American theater production company

The Arrow Rock Lyceum Theatre, or simply the Lyceum Theatre, is a regional Equity theater in Arrow Rock, Missouri. Opening in 1961, the theatre is located in an historic church building within the Arrow Rock Historic District, a National Historic Landmark District since 1963. The 416-seat auditorium hosts over 33,000 patrons a year, and is Missouri's oldest professional regional theater.

==History==
The Arrow Rock Lyceum Theatre was founded in 1961, and for its first season, performed three nineteenth-century plays on a budget of $3,500. The venue was originally a "1872 Gothic Revival Style" Baptist Church, whose congregation had consolidated with others in town and no longer used the building. Two families, the Lawrences and the Argubrights, co-owned the building and offered to let it be used as a theater. Henry Swanson, a professor at Columbia College was the first artistic director. In 1967, the theater attempted to raise $29,000 to purchase a new property. By its 30th anniversity in 1991, it had hosted 25,000 shows and had around 300,000 attendees. In 1993, the theatre underwent a renovation project to expand the capacity of the venue. In 2004, the theater's dormitory was damaged by a fire.
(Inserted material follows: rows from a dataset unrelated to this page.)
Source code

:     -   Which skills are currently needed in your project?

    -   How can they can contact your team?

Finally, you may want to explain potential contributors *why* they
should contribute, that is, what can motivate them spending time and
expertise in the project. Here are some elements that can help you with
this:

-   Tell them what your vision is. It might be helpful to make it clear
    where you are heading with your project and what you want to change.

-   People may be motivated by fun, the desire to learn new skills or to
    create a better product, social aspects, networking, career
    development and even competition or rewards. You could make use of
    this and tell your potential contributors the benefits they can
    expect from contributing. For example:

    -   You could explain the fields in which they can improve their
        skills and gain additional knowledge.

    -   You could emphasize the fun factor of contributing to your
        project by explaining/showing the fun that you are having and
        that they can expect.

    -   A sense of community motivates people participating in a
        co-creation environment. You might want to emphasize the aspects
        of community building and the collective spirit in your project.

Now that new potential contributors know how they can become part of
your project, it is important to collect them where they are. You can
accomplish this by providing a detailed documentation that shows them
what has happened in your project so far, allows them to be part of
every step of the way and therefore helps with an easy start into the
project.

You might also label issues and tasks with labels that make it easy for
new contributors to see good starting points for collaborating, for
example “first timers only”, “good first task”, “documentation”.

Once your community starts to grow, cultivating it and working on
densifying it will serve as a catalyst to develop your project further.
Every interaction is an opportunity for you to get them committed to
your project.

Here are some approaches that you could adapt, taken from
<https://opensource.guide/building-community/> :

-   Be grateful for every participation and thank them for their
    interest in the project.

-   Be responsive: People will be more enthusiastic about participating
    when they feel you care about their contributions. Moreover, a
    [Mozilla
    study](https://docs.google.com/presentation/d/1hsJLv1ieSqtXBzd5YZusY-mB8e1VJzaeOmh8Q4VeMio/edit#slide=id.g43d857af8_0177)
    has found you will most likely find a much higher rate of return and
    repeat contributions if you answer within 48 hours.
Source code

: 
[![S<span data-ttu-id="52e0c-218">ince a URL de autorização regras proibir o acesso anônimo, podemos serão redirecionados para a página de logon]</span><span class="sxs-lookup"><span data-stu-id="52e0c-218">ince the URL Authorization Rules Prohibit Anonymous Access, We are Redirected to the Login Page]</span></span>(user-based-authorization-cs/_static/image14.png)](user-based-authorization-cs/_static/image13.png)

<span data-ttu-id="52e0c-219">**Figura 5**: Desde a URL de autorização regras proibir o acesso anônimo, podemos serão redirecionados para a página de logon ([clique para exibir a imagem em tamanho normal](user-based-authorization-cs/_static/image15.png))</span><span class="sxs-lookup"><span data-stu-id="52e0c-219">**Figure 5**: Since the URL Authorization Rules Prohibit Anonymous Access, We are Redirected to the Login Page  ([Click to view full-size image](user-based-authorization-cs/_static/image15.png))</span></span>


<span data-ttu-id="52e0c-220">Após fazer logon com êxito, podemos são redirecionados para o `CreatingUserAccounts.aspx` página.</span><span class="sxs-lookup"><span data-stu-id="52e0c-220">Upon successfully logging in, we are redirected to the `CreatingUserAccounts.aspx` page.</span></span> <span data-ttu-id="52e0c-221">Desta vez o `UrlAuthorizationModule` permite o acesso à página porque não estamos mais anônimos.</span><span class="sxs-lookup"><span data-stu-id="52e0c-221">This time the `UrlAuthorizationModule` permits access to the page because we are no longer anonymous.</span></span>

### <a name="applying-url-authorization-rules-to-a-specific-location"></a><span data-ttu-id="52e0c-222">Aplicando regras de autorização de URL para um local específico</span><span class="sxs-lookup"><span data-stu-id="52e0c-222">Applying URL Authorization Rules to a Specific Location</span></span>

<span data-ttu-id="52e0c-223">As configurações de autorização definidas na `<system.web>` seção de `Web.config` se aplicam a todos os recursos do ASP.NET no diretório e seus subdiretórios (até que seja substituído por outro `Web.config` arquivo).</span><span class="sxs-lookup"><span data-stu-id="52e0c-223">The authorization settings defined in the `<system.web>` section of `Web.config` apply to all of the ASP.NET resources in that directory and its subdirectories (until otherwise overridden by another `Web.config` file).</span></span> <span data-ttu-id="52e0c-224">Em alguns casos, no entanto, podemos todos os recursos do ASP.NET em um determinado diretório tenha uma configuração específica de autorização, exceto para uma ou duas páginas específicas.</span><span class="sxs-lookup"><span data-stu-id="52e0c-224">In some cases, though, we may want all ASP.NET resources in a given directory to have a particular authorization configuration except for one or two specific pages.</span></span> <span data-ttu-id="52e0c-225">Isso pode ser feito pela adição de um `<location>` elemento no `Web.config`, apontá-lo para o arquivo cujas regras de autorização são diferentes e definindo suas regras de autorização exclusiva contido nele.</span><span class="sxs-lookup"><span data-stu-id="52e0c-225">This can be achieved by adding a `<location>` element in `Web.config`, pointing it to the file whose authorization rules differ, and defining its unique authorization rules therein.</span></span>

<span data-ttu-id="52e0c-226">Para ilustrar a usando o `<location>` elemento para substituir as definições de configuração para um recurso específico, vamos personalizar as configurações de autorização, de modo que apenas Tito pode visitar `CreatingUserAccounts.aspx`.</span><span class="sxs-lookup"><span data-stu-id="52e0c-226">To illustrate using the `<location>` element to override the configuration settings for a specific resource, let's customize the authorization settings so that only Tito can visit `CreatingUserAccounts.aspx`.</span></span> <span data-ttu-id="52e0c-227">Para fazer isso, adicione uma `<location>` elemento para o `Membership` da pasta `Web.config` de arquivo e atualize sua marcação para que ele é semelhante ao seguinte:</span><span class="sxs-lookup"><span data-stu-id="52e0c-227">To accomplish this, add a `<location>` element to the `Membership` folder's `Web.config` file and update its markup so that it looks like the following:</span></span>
The community provided housing for the cast for the following three seasons. From around 2005 to 2024, its artistic director was Quin Gresham, before his resignation. As of 2017, around 12,000 actors audition for roles at the theater per year. In 2019, the theatre was the first in the state to receive the "Missouri Historical Theatre" designation. In 2022, the Count Basie Orchestra performed at the theater. In 2024, it was renovated to have new seating placed.